Reading text START

James Magnuson was born in 1941 and grew up in a series of small towns in Wisconsin and North Dakota. After graduating from the University of Wisconsin, he made a living as a playwright in New York City, directing street theater in Harlem and producing his own plays in some of the most obscure theaters in the city. In 1970, Magnuson was awarded a Hodder Fellowship and for the next four years, he wrote and directed eight new plays at Princeton University. At age thirty two, Magnuson published his debut novel, Without Barbarians. After publishing four more novels (The Rundown, Orphan Train, Open Season, and Money Mountain), receiving an NEA grant for fiction, and even having a few of his books optioned to the movies, Magnuson found himself with his back against the wall – broke, with a wife and two small children to support.

In 1985 the family settled in Austin where he took a job teaching in the English department at the University of Texas; his novel Ghost Dancing was published in 1989. “Those first difficult years in Austin served as the basis for Windfall – the sense of having failed to support one’s family adequately, of being middle-aged, of there being no way out.” Magnuson adds, “My fortunes, like those of the main character in Windfall, changed dramatically when, in 1991, I went to Los Angeles to write for television. I wrote for shows like ‘Knot’s Landing,’ ‘Class of ’96,’ and ‘Sweet Justice.’ It wasn’t quite like finding seven coolers filled with fifty dollar bills under a feed store, but it was close.”

Tiring of the California lifestyle, the Magnusons returned to Texas. James Michener had just given the University eighteen million dollars to begin a graduate writing program and two years later Jim became the director of The Texas Center for Writers. Currently, he spends his days at the University, writing and teaching. “My job is a terrific one,” Magnuson says. “I spend my days supporting and encouraging talented young writers.

Reading text END

Copy out the James Magnuson biography in full, word for word. The entries that follow have no connection to the James Magnuson biography.

Given records START

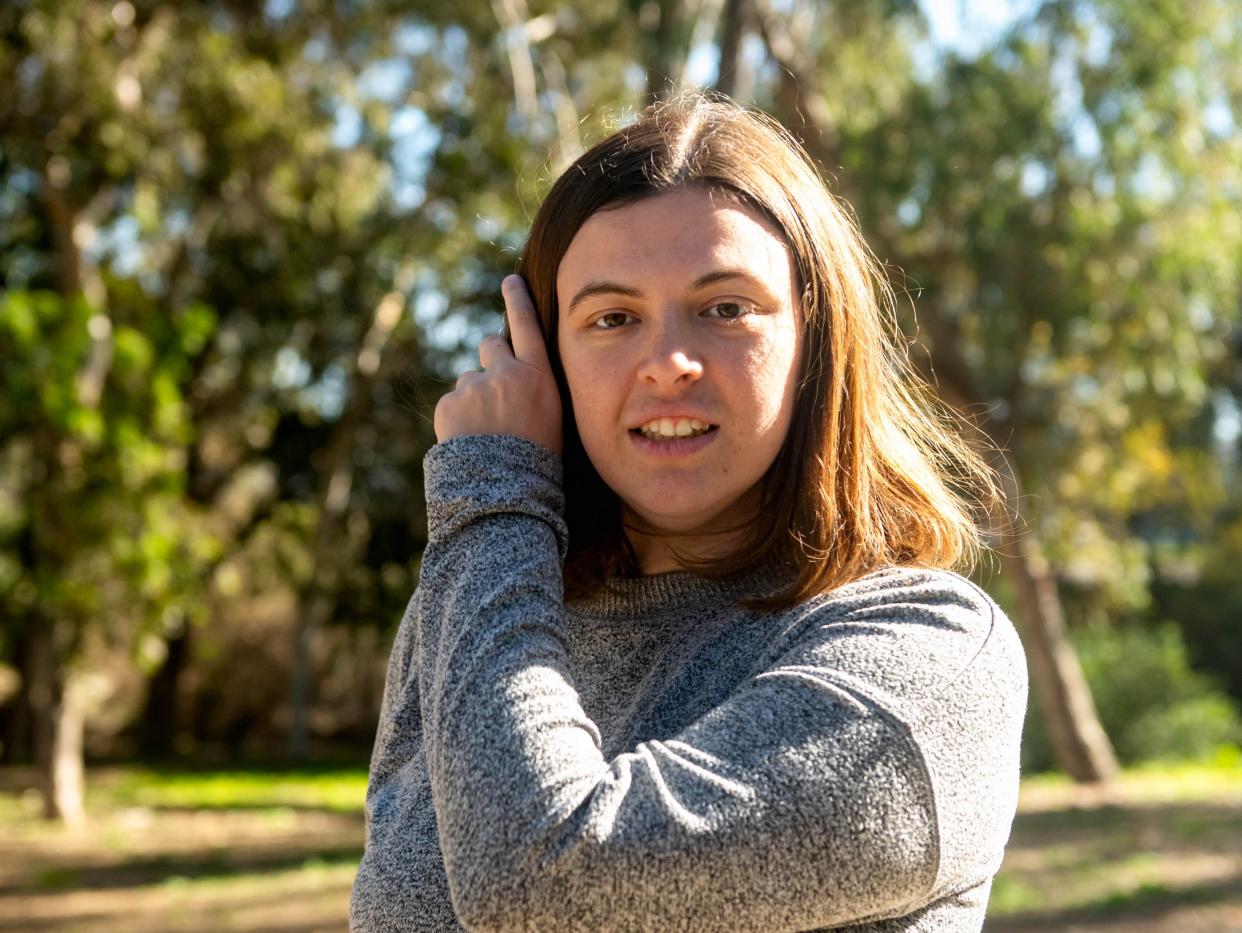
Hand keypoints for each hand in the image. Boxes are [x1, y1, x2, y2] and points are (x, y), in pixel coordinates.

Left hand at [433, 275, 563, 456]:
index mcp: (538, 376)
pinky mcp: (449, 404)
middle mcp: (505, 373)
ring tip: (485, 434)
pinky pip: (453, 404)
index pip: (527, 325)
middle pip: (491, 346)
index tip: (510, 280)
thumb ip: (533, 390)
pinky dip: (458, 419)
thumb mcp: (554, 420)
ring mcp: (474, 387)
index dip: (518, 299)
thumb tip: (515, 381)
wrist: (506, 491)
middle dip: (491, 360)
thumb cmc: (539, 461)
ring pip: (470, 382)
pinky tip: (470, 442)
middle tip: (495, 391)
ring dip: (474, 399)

Given records END
Given records START

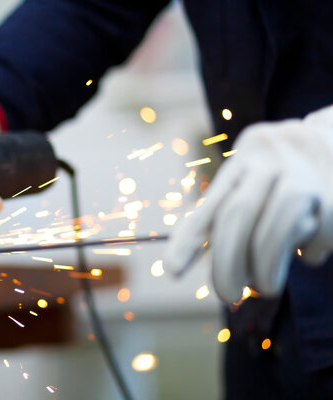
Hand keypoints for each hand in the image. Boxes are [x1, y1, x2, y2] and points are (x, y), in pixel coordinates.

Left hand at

Given records END
Given records START

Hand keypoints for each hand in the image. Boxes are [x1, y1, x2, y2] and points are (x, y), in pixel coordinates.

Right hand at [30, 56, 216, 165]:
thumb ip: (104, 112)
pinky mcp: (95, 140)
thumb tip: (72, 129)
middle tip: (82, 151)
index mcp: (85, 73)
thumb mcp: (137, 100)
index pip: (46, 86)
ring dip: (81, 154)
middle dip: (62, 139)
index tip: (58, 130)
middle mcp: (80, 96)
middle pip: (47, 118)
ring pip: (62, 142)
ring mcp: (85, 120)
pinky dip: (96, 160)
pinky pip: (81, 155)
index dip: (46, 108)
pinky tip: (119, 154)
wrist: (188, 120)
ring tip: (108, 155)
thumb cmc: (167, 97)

Given records END

**Result of the exercise**
James Magnuson was born in 1941 and grew up in a series of small towns in Wisconsin and North Dakota. After graduating from the University of Wisconsin, he made a living as a playwright in New York City, directing street theater in Harlem and producing his own plays in some of the most obscure theaters in the city. In 1970, Magnuson was awarded a Hodder Fellowship and for the next four years, he wrote and directed eight new plays at Princeton University. At age thirty two, Magnuson published his debut novel, Without Barbarians. After publishing four more novels (The Rundown, Orphan Train, Open Season, and Money Mountain), receiving an NEA grant for fiction, and even having a few of his books optioned to the movies, Magnuson found himself with his back against the wall – broke, with a wife and two small children to support.

In 1985 the family settled in Austin where he took a job teaching in the English department at the University of Texas; his novel Ghost Dancing was published in 1989. “Those first difficult years in Austin served as the basis for Windfall – the sense of having failed to support one’s family adequately, of being middle-aged, of there being no way out.” Magnuson adds, “My fortunes, like those of the main character in Windfall, changed dramatically when, in 1991, I went to Los Angeles to write for television. I wrote for shows like ‘Knot’s Landing,’ ‘Class of ’96,’ and ‘Sweet Justice.’ It wasn’t quite like finding seven coolers filled with fifty dollar bills under a feed store, but it was close.”

Tiring of the California lifestyle, the Magnusons returned to Texas. James Michener had just given the University eighteen million dollars to begin a graduate writing program and two years later Jim became the director of The Texas Center for Writers. Currently, he spends his days at the University, writing and teaching. “My job is a terrific one,” Magnuson says. “I spend my days supporting and encouraging talented young writers.